In my last post I talked about the Pros and Cons of patents (admittedly more about the Cons). Now I just received the following link: http://www.edwardtufte.com/bboard/q-and-a-fetch-msg?msg_id=0003Y1&topic_id=1 . Microsoft surprisingly filed a patent application for a technology called micro charts (also known as Sparklines). From my understanding there is a lot of prior art that stands against such a patent. I hope the USPTO will acknowledge this.

Patents are bad for the consumer

Ever since the latest law suite wave by Eolas, everyone with a somewhat common sense must have realized that software patents are nonsense.

It is often referred to the fact that many software patents have the character of trivial patents and should therefore not be recognized as patents. But I am way more intrigued by the question of whether the generic patent concept as such is still of any use.

In my opinion, there is no point in arguing whether a patent is an advantage for the patent holder. By all means, it is favourable in that respect that the patent holder receives the lifelong monopoly for a particular technology. De facto at least, because during the 200-year-old history of the steam engine, 20 years may have seemed a reasonable period of protection; in today’s technological era, 20 years is an eternity.

It is often argued that patents are about protecting intellectual property. The inventor is to be compensated for his development work. Interestingly, consumers regard the idea of patents as fair thinking of the small-scale inventor whose idea is stolen by the large corporation, or the pharmacy industry, which – without patent protection – would supposedly not develop costly meds.

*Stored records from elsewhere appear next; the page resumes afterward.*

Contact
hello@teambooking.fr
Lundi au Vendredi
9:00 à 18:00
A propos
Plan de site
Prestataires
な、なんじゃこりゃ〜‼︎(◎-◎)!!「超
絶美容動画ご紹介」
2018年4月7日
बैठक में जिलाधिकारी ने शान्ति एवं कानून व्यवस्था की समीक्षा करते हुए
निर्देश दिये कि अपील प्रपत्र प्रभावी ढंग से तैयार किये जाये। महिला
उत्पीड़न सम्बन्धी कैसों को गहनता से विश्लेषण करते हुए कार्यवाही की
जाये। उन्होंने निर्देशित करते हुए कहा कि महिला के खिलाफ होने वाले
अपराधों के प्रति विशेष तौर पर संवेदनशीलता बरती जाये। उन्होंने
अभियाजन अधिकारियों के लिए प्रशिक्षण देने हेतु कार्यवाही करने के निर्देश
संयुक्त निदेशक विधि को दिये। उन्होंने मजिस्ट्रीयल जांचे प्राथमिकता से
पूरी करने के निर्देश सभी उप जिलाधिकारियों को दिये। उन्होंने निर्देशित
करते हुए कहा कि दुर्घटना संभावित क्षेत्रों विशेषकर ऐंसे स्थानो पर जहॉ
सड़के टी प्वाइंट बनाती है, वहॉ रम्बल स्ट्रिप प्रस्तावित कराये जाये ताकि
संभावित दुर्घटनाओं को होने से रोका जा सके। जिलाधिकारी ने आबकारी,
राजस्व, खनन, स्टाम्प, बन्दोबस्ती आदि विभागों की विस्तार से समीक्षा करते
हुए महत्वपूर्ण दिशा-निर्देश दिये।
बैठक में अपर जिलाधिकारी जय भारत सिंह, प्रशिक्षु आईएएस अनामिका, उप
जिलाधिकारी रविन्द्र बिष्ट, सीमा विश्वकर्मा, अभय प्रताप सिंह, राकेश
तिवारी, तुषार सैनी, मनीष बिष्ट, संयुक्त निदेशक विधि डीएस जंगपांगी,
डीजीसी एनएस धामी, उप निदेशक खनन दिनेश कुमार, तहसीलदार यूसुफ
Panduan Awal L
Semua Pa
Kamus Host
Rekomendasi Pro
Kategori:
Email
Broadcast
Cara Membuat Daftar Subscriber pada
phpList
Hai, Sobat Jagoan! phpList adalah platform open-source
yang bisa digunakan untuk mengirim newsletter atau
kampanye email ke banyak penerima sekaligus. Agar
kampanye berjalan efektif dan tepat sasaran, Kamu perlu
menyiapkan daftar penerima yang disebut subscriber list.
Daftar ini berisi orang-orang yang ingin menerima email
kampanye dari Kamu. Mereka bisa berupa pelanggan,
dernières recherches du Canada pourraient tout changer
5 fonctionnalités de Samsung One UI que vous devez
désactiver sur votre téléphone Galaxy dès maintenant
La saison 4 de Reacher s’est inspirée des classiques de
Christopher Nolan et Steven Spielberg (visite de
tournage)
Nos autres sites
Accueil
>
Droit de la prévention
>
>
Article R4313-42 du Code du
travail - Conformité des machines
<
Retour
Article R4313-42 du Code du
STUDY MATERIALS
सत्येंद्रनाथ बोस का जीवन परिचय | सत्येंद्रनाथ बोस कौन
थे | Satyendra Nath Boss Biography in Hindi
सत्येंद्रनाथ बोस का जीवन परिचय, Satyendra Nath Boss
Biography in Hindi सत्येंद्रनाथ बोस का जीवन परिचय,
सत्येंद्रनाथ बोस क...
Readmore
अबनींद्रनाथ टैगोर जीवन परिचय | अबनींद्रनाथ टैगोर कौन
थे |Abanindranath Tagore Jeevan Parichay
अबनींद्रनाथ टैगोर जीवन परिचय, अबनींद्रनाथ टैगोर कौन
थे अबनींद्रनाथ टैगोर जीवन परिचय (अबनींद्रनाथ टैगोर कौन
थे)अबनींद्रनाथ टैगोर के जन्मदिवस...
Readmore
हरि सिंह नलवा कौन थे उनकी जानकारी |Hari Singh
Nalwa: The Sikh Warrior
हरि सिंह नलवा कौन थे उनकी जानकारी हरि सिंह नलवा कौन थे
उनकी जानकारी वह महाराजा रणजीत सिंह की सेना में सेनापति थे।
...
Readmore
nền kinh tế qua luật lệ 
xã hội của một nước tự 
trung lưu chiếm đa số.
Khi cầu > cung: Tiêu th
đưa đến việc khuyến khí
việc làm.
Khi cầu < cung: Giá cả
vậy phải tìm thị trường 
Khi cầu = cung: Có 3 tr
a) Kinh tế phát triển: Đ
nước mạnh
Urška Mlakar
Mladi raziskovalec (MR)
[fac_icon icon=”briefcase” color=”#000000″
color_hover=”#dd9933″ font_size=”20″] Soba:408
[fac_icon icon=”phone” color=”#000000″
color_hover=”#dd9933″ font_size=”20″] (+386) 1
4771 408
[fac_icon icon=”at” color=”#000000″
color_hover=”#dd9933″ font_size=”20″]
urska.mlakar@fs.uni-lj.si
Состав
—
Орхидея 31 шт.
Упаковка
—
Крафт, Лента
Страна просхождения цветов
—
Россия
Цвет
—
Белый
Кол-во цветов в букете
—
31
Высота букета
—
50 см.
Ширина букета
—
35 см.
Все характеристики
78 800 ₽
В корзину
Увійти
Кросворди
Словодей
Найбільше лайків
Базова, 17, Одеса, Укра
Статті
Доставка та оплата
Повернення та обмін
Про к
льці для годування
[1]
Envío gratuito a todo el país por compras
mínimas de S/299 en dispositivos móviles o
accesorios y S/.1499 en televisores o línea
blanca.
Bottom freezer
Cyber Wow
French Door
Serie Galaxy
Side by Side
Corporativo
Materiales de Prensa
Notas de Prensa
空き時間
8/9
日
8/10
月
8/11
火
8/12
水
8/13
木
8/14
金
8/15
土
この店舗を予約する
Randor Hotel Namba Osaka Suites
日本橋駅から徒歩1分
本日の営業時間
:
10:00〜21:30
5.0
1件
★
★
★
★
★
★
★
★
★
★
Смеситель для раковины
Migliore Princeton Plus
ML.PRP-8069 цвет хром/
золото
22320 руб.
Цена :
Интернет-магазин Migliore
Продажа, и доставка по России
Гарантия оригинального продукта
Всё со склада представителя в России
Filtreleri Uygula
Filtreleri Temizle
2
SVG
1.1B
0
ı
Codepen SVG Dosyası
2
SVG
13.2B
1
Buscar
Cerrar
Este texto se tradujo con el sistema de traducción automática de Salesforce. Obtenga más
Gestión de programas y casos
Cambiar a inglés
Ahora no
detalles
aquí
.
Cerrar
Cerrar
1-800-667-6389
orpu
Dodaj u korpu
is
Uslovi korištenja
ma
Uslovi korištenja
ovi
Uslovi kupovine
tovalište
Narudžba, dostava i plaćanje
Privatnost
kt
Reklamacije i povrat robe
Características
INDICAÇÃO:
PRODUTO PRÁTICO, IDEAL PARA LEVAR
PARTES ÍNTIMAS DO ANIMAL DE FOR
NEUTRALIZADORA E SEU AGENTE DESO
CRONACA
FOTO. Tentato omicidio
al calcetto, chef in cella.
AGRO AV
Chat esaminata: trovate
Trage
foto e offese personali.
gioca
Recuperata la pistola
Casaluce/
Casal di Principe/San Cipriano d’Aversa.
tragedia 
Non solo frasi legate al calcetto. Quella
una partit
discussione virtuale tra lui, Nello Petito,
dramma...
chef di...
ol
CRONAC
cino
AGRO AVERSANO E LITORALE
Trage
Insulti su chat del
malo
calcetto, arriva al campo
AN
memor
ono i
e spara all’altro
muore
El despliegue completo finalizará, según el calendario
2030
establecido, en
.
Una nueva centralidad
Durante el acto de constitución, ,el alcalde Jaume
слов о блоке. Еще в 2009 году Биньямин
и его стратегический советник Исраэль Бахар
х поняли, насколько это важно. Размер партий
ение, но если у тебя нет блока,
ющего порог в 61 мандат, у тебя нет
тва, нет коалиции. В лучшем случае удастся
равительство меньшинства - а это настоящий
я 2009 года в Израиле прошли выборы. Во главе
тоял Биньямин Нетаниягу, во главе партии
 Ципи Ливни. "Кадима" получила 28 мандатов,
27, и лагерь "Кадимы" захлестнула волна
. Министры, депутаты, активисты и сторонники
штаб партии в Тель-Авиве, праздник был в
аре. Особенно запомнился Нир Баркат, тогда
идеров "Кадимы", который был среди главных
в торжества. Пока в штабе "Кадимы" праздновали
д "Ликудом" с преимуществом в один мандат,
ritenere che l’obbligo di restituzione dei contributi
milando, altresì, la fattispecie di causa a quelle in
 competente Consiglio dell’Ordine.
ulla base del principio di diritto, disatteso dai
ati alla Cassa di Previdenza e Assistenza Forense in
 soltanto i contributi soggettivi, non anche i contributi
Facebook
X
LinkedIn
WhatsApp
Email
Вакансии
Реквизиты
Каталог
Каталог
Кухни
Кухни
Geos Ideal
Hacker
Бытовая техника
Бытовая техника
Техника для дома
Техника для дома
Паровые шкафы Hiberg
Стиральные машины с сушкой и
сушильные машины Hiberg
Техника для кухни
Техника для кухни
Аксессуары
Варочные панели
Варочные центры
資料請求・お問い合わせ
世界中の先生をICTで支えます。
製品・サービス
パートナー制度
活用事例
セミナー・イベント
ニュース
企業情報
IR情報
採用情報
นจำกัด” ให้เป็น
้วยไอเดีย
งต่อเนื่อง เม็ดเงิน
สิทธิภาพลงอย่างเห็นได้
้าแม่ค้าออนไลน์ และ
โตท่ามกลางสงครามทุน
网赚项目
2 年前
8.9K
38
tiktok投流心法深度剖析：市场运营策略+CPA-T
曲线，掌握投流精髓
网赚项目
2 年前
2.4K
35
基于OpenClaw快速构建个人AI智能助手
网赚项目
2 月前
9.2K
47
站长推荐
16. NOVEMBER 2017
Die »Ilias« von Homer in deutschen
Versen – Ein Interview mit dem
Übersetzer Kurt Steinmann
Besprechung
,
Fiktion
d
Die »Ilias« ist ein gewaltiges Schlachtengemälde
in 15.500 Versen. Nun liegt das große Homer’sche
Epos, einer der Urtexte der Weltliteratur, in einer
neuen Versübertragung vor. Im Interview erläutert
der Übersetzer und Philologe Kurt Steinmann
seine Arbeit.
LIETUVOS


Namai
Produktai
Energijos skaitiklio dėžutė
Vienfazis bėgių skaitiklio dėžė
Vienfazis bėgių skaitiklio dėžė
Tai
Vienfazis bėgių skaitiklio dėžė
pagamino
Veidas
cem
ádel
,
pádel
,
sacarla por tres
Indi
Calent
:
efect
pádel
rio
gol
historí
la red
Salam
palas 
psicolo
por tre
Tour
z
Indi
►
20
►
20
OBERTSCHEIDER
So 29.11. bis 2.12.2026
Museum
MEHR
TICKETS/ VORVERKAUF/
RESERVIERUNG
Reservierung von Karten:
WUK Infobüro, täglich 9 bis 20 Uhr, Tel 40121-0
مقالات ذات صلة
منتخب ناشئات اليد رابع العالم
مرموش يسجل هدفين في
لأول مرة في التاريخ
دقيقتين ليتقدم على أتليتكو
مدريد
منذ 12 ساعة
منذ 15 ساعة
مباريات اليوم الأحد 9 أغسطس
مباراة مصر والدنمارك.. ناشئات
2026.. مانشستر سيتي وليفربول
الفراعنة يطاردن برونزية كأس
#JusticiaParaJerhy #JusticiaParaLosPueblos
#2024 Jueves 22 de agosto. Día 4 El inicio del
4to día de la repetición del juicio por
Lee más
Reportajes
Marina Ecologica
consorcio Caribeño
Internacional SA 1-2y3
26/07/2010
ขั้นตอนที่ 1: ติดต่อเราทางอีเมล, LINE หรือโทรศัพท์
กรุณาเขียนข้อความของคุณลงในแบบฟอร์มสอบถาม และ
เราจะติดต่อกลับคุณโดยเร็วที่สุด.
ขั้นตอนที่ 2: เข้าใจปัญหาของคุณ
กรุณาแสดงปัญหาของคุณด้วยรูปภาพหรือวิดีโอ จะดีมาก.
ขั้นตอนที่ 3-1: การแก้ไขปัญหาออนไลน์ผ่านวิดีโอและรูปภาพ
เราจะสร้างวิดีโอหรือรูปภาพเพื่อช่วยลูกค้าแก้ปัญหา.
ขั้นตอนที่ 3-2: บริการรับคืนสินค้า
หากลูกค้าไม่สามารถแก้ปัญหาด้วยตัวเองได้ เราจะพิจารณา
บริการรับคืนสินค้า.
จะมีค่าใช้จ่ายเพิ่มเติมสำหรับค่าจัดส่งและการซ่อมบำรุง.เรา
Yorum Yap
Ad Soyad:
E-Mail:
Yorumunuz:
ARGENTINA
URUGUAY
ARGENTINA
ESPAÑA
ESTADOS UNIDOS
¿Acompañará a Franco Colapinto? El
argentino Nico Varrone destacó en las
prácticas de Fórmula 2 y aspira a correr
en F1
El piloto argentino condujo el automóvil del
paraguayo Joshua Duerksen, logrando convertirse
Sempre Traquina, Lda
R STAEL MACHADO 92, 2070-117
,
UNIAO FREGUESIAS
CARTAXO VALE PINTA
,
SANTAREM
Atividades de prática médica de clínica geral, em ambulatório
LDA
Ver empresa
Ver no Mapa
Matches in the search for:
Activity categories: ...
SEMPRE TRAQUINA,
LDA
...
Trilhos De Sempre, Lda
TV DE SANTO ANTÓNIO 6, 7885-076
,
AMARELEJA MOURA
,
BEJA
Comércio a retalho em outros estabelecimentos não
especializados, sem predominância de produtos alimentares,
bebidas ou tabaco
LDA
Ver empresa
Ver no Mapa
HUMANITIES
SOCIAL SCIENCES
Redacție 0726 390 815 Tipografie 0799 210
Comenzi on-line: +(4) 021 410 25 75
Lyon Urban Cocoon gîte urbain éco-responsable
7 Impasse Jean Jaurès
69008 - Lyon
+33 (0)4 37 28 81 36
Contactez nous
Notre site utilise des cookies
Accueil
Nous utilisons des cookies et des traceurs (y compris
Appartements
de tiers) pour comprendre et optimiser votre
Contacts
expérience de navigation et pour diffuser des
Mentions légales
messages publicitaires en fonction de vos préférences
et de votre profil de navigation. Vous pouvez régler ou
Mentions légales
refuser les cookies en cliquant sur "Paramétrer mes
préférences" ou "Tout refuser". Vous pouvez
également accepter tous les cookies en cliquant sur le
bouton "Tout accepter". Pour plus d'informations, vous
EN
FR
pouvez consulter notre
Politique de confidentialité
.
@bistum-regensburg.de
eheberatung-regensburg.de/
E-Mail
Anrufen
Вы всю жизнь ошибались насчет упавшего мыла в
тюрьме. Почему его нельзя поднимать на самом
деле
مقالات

But the original idea of the patent was not about creating a fair and automatic reward system for the inventor. It was more about giving the investor an incentive to disclose his know-how to the general public. And in return, society would not reward the inventor in financial terms but with a time-limited monopoly. But here is the crucial part: the patent concept was not about an inventor’s fundamental right to receive remuneration for intellectual work. It was more about society being prepared to pay dearly (albeit cashless) for new knowledge during periods of scarce know-how and long development cycles.

Today, however, know-how is no longer scarce. Among the 6.8 billion people, there are plenty of intelligent or even genius people, many from aspiring countries like China and India. Each one of them has a desire to ultimately turn his know-how into cash. This can only be done by introducing the know-how to the market. And not as a pure patent exploiter, as, e.g., a manufacturer of tangible goods.

In case of intangible goods, which can be freely copied like e.g. digital products, it will be more difficult, though not impossible. What counts here is the speed of innovation. The one who innovates faster than the competition is able to capitalize on his intellectual property. While patents impede innovation, the cancellation of patent protection would be leading to an innovation race which would ultimately benefit society and the consumer. The following chart shows how the patent system decreases the speed of innovation.

Speed of Innovation - Patents vs. Open Innovation

The level of remuneration for innovation can and must be established by global competition. The time-limited monopoly has become inappropriate as a reward system. In light of the oversupply of know-how in the global market, it has become too expensive for society and ultimately for the individual consumer, too.